• Layout element entries:
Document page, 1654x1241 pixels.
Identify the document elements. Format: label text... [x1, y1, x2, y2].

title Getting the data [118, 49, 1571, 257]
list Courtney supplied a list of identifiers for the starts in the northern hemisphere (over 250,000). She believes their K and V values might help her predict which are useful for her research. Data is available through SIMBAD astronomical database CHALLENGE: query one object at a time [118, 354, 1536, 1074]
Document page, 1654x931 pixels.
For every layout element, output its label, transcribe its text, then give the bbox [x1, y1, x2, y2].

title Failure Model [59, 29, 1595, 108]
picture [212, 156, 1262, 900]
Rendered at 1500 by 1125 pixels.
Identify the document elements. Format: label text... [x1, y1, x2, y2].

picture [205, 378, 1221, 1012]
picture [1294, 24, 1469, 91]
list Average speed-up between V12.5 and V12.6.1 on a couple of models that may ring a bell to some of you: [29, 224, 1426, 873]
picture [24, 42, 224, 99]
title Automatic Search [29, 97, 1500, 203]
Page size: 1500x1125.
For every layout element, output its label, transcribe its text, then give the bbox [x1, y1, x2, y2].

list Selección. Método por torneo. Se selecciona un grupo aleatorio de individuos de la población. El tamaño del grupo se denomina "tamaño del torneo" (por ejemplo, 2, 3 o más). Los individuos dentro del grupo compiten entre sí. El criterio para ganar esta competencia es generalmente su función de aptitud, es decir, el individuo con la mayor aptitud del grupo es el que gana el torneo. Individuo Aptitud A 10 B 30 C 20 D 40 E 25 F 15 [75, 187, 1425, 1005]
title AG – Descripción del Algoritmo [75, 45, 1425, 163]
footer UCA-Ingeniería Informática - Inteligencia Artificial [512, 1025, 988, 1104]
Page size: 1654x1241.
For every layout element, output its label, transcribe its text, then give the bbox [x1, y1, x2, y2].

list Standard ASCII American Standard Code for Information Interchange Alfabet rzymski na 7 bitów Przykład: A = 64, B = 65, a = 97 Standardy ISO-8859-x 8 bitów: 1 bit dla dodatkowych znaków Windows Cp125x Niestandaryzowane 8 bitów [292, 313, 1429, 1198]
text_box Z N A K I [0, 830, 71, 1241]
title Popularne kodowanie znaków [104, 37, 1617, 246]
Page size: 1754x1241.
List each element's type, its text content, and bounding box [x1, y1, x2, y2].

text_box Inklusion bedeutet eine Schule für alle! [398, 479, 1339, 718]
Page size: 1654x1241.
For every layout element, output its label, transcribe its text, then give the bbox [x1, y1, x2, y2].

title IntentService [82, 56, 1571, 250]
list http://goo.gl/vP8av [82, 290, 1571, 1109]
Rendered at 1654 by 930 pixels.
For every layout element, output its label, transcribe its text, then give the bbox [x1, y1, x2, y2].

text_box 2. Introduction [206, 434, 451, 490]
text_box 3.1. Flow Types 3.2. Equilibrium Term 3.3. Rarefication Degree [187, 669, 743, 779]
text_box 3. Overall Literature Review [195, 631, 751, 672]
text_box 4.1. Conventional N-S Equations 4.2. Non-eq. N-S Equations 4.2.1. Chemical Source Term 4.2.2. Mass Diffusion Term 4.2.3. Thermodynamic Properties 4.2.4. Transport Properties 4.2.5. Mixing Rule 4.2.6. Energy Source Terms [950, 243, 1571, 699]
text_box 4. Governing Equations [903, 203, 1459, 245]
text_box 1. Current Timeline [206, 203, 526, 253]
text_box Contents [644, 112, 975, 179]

• WHAT IS NEEDED: Write out the material above again, replacing every "Page size" with "Canvas size" and leaving everything else unchanged.

• OUTPUT FOR THIS TASK:
Document page, 1654x1241 pixels.
Identify the document elements. Format: label text... [x1, y1, x2, y2].

title Getting the data [118, 49, 1571, 257]
list Courtney supplied a list of identifiers for the starts in the northern hemisphere (over 250,000). She believes their K and V values might help her predict which are useful for her research. Data is available through SIMBAD astronomical database CHALLENGE: query one object at a time [118, 354, 1536, 1074]
Document page, 1654x931 pixels.
For every layout element, output its label, transcribe its text, then give the bbox [x1, y1, x2, y2].

title Failure Model [59, 29, 1595, 108]
picture [212, 156, 1262, 900]
Rendered at 1500 by 1125 pixels.
Identify the document elements. Format: label text... [x1, y1, x2, y2].

picture [205, 378, 1221, 1012]
picture [1294, 24, 1469, 91]
list Average speed-up between V12.5 and V12.6.1 on a couple of models that may ring a bell to some of you: [29, 224, 1426, 873]
picture [24, 42, 224, 99]
title Automatic Search [29, 97, 1500, 203]
Canvas size: 1500x1125.
For every layout element, output its label, transcribe its text, then give the bbox [x1, y1, x2, y2].

list Selección. Método por torneo. Se selecciona un grupo aleatorio de individuos de la población. El tamaño del grupo se denomina "tamaño del torneo" (por ejemplo, 2, 3 o más). Los individuos dentro del grupo compiten entre sí. El criterio para ganar esta competencia es generalmente su función de aptitud, es decir, el individuo con la mayor aptitud del grupo es el que gana el torneo. Individuo Aptitud A 10 B 30 C 20 D 40 E 25 F 15 [75, 187, 1425, 1005]
title AG – Descripción del Algoritmo [75, 45, 1425, 163]
footer UCA-Ingeniería Informática - Inteligencia Artificial [512, 1025, 988, 1104]
Canvas size: 1654x1241.
For every layout element, output its label, transcribe its text, then give the bbox [x1, y1, x2, y2].

list Standard ASCII American Standard Code for Information Interchange Alfabet rzymski na 7 bitów Przykład: A = 64, B = 65, a = 97 Standardy ISO-8859-x 8 bitów: 1 bit dla dodatkowych znaków Windows Cp125x Niestandaryzowane 8 bitów [292, 313, 1429, 1198]
text_box Z N A K I [0, 830, 71, 1241]
title Popularne kodowanie znaków [104, 37, 1617, 246]
Canvas size: 1754x1241.
List each element's type, its text content, and bounding box [x1, y1, x2, y2].

text_box Inklusion bedeutet eine Schule für alle! [398, 479, 1339, 718]
Canvas size: 1654x1241.
For every layout element, output its label, transcribe its text, then give the bbox [x1, y1, x2, y2].

title IntentService [82, 56, 1571, 250]
list http://goo.gl/vP8av [82, 290, 1571, 1109]
Rendered at 1654 by 930 pixels.
For every layout element, output its label, transcribe its text, then give the bbox [x1, y1, x2, y2].

text_box 2. Introduction [206, 434, 451, 490]
text_box 3.1. Flow Types 3.2. Equilibrium Term 3.3. Rarefication Degree [187, 669, 743, 779]
text_box 3. Overall Literature Review [195, 631, 751, 672]
text_box 4.1. Conventional N-S Equations 4.2. Non-eq. N-S Equations 4.2.1. Chemical Source Term 4.2.2. Mass Diffusion Term 4.2.3. Thermodynamic Properties 4.2.4. Transport Properties 4.2.5. Mixing Rule 4.2.6. Energy Source Terms [950, 243, 1571, 699]
text_box 4. Governing Equations [903, 203, 1459, 245]
text_box 1. Current Timeline [206, 203, 526, 253]
text_box Contents [644, 112, 975, 179]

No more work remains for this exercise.